Noni the Pony Rescues a Joey
- Author: Alison Lester
- Illustrator: Alison Lester
- Language: English
- Subject: Children's literature, picture book, Ponies
- Published: 2018 (Allen & Unwin)
- Publication place: Australia
- Media type: Print (hardback, paperback)
- Pages: 24 (unpaginated)
- ISBN: 9781911631002
- OCLC: 1079337535

= Noni the Pony Rescues a Joey =

Picture book by Alison Lester

Noni the Pony Rescues a Joey is a 2018 children's picture book by Alison Lester. It is about Noni, a pony, and her friends, Dave dog, and Coco the cat, who find a lost Wallaby joey and manage to reunite him with his mob.

==Publication history==
- 2018, Australia, Allen & Unwin ISBN 9781911631002
- 2019, USA, Beach Lane Books ISBN 9781534443709

==Reception==
A reviewer for Reading Time of Noni the Pony Rescues a Joey wrote "The effortless rhyme with signature Noni illustrations is a delight to read.".

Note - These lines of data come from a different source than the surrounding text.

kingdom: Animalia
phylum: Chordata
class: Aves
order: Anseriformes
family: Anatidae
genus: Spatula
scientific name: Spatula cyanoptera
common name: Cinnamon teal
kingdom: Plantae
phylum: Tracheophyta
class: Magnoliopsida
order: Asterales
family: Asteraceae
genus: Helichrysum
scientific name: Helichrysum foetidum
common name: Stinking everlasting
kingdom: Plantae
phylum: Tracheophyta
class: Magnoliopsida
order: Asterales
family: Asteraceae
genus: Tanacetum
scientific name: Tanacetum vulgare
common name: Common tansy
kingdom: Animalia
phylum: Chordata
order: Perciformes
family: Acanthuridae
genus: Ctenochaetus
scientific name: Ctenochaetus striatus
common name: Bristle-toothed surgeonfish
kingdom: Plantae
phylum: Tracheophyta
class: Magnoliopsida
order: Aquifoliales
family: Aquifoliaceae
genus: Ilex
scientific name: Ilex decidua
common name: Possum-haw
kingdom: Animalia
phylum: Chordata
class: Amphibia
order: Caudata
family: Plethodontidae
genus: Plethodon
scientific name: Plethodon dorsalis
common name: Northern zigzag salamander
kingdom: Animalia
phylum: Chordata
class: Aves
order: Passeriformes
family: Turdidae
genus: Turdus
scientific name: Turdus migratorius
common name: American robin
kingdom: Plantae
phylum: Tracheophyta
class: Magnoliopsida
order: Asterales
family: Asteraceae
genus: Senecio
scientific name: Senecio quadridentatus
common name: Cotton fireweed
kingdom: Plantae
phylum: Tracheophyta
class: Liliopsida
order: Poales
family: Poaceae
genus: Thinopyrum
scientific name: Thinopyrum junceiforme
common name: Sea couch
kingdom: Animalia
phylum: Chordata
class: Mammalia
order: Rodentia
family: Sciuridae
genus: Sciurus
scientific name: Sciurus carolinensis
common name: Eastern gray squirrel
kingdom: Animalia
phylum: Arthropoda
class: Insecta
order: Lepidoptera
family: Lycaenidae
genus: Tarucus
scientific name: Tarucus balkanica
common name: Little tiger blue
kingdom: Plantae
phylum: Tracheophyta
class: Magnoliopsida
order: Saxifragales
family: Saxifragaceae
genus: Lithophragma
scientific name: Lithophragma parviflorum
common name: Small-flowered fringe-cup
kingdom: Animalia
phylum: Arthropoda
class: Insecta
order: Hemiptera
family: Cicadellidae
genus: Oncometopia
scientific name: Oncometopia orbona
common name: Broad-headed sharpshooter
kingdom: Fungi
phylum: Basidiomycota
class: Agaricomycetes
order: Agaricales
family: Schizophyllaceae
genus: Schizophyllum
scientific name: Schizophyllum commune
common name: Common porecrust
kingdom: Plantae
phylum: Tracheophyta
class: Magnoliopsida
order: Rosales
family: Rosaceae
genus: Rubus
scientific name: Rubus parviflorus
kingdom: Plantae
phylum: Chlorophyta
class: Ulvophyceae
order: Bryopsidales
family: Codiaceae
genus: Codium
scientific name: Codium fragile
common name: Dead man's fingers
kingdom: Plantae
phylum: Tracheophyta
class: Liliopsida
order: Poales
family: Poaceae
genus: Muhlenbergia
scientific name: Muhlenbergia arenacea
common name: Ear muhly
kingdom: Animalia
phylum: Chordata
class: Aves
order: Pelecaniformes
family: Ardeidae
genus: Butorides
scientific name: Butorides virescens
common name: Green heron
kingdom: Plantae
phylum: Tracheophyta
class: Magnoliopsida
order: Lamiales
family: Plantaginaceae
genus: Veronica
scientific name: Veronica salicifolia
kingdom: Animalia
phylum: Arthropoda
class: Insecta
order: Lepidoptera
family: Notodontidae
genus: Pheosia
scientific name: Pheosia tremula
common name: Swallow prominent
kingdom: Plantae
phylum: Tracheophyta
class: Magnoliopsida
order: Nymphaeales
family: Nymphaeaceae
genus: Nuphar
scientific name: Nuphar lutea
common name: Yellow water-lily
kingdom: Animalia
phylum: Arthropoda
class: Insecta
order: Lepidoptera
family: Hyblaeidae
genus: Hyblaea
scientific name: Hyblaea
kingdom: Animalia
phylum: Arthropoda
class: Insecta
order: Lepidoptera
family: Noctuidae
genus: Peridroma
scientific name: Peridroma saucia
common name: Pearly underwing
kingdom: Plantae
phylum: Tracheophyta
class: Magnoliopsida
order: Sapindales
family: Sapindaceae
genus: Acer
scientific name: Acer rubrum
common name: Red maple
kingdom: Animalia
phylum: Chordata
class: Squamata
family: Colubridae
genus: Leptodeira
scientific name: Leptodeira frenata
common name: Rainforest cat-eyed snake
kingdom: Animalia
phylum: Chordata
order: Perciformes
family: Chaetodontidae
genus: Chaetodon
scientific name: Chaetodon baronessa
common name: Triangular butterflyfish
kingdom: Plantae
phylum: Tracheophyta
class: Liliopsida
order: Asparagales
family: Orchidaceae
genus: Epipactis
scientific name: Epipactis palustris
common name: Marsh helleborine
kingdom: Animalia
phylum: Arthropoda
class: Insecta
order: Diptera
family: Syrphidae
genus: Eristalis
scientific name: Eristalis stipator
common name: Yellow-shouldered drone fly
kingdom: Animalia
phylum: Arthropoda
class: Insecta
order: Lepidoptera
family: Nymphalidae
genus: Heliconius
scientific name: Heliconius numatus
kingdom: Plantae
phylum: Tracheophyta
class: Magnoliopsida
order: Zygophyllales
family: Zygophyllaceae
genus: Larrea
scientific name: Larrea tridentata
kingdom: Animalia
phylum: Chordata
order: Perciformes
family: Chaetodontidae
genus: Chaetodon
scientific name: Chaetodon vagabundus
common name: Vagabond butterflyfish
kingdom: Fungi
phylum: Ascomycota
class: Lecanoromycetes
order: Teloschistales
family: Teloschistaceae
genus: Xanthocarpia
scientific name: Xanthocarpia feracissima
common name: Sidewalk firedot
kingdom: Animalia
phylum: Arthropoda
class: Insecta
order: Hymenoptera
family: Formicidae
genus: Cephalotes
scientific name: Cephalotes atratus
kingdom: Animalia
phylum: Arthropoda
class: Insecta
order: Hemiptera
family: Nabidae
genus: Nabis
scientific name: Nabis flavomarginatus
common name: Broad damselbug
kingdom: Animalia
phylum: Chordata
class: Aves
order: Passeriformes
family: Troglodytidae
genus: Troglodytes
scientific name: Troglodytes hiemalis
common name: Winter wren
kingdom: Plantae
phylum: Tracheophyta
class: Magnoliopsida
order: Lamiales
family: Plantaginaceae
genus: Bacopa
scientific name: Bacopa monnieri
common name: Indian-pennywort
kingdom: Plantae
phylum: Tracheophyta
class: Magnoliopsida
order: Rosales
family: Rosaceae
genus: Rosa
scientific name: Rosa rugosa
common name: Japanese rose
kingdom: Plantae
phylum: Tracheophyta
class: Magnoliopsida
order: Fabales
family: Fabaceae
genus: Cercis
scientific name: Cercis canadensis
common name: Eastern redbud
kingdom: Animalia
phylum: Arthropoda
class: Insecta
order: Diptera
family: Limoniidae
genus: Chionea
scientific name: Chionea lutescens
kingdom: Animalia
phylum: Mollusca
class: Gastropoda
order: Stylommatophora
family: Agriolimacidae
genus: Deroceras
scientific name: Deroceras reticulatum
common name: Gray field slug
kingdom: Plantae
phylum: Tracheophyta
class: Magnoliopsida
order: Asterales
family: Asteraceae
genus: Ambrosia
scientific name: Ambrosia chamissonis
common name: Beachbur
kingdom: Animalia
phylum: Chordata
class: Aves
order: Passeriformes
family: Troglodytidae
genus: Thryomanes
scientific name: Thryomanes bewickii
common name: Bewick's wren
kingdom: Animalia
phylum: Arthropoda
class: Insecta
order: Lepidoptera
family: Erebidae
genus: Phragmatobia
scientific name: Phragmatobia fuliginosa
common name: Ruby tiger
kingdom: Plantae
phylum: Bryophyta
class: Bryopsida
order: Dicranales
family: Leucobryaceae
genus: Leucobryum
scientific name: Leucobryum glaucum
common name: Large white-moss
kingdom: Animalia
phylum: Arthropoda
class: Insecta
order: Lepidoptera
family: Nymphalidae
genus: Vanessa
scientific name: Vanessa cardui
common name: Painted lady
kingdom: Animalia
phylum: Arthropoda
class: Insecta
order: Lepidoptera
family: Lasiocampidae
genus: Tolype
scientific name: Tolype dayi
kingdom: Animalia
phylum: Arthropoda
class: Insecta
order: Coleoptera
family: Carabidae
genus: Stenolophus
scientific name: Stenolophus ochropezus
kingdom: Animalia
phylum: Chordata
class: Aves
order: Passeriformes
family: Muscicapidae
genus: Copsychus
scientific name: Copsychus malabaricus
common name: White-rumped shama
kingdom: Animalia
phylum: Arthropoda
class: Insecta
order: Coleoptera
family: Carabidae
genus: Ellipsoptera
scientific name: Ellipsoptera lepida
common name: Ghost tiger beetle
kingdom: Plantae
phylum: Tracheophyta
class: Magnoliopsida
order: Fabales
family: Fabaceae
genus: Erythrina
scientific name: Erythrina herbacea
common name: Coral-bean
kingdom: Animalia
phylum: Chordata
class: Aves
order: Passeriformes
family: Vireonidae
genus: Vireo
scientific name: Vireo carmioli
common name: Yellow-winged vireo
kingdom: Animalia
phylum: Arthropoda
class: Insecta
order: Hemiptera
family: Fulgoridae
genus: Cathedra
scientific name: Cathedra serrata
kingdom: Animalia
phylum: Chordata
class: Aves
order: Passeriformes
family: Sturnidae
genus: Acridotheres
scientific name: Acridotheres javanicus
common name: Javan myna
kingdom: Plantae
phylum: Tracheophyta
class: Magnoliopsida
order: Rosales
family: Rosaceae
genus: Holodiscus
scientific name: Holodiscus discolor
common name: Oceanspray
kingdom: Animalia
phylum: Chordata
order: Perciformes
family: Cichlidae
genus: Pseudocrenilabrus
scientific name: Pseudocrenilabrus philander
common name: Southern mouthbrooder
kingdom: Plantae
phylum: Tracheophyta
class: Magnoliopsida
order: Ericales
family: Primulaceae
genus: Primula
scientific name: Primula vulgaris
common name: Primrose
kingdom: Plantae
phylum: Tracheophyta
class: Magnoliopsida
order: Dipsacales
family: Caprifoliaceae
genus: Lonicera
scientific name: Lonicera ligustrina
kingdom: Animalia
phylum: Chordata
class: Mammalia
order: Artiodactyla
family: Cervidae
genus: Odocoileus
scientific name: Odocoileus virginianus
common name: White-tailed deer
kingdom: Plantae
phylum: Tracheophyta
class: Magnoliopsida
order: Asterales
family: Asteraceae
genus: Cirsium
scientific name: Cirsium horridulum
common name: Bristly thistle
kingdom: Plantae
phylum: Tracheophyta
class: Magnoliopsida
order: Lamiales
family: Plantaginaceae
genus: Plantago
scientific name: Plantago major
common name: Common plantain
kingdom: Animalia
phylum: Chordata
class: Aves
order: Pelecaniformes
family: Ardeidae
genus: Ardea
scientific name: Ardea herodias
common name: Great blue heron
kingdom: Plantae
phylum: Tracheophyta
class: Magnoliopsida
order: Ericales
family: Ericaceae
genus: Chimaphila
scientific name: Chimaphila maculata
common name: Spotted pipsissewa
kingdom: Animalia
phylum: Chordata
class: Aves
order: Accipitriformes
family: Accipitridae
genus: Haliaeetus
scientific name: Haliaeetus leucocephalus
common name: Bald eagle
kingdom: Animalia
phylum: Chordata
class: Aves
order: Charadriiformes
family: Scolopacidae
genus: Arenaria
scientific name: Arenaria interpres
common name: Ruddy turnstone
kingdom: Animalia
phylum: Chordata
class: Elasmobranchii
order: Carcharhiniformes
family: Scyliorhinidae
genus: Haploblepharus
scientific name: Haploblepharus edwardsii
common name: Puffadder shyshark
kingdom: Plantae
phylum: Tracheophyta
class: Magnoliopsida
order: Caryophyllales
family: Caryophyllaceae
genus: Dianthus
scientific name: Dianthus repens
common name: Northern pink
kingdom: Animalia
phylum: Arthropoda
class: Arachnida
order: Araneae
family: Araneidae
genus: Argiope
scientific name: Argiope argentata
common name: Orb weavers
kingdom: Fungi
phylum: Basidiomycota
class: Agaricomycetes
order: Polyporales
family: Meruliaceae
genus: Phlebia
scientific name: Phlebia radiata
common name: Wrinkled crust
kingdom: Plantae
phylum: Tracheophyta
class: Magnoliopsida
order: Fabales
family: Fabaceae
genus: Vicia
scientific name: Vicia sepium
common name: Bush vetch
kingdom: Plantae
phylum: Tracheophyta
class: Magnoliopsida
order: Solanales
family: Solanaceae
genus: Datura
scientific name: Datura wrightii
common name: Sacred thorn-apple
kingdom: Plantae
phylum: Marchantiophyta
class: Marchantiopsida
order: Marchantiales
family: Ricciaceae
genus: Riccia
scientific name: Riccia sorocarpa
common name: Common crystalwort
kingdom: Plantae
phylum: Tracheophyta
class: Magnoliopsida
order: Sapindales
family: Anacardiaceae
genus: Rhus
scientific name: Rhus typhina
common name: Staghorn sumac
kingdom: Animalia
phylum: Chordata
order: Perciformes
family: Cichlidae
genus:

Noni the Pony Rescues a Joey has also been reviewed by Booklist, Kirkus Reviews, The Horn Book Magazine, Good Reading magazine, School Library Journal, and the International Literacy Association.

It is a 2019 Children's Book Council of Australia (CBCA) Early Childhood Notable book, and a 2019 Speech Pathology Australia Book of the Year Award (Birth to Three Years) shortlisted book.